ATLANTA (AP) — A judge on Friday denied bond for the former Atlanta police officer who has been charged with felony murder and other crimes after fatally shooting Rayshard Brooks in the back after Brooks fired a stun gun in his direction.
Judge Jeffrey Frazier found probable cause exists to detain Garrett Rolfe for the slaying of Rayshard Brooks outside a Wendy’s fast food restaurant in Atlanta, court records show. Rolfe is white. Brooks was Black.
Disciplinary records released Friday by police show that Rolfe, who became an Atlanta police officer in September 2014, was cleared after investigations into several citizen complaints over the years but was once reprimanded for pointing a gun at a car during a chase.
Brooks’ killing rocked a city — and a nation — still reeling after the death of George Floyd at the hands of police in Minneapolis last month. Floyd’s death set off nationwide protests that have urged an extensive rethink of policing and an examination of racism in the United States.

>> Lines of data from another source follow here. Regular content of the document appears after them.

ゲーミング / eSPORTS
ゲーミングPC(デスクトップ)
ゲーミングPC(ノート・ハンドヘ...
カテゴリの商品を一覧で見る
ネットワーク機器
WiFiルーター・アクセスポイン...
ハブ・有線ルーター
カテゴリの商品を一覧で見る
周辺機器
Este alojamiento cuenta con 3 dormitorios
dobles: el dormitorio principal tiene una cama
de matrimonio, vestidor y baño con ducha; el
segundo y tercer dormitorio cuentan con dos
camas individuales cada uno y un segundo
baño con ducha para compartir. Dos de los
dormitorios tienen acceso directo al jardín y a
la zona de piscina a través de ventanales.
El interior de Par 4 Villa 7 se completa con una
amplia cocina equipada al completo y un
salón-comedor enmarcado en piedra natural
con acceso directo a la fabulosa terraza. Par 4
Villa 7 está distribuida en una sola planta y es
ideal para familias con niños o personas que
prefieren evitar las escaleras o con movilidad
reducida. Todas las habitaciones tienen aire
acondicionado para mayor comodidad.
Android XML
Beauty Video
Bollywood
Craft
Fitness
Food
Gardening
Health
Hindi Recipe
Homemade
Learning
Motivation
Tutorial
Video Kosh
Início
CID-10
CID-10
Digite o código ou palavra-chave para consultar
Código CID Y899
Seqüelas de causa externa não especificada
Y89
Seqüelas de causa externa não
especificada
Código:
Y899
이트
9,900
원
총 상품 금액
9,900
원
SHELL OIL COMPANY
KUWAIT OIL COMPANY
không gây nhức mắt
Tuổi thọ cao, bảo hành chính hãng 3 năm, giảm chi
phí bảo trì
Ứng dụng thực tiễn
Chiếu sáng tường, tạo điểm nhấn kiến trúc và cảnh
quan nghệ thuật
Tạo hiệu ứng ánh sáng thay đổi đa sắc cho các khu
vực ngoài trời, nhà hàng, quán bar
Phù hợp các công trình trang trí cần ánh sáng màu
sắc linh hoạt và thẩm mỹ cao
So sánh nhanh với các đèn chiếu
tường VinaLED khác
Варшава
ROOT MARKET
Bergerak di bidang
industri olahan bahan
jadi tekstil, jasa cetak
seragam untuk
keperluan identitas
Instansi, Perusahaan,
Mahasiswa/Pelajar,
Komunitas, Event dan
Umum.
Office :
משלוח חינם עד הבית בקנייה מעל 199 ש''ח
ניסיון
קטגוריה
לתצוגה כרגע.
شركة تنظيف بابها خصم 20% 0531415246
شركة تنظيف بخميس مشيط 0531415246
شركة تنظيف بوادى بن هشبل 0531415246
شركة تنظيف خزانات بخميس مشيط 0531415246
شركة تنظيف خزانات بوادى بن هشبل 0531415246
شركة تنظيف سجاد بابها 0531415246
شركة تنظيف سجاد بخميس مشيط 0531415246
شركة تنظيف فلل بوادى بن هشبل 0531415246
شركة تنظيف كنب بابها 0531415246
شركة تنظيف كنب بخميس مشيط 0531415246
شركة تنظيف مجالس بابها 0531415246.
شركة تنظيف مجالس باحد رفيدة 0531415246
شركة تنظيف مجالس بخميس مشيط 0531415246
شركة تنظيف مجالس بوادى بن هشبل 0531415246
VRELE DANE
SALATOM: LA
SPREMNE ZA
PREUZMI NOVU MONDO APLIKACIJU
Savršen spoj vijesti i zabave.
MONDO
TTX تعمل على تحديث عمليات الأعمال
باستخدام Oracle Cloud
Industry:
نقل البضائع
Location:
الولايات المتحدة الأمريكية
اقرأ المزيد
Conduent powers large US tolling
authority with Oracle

Police were called to the Wendy’s on June 12 over complaints of a car blocking the drive-thru lane. An officer found Brooks asleep in the car.
Police body-camera video showed Brooks and officers having a relatively calm and respectful conversation for more than 40 minutes before things rapidly turned violent when officers tried to handcuff him and Brooks resisted. Brooks and the two officers wrestled, and then Brooks grabbed one of their stun guns and fired it in their direction as he ran through the parking lot.
An autopsy found that Brooks was shot twice in the back.
In announcing charges Wednesday, Fulton County District Attorney Paul Howard said Brooks wasn’t a deadly threat when he was shot and that Rolfe kicked him and offered no medical treatment for over two minutes as Brooks lay dying. Another officer, Devin Brosnan, who the prosecutor said stood on Brooks’ shoulder as he struggled for his life, was charged with aggravated assault and violation of his oath. Howard also said the pair failed to tell Brooks he was under arrest before trying to handcuff him.
Lawyers for both men have said their clients’ actions were justified.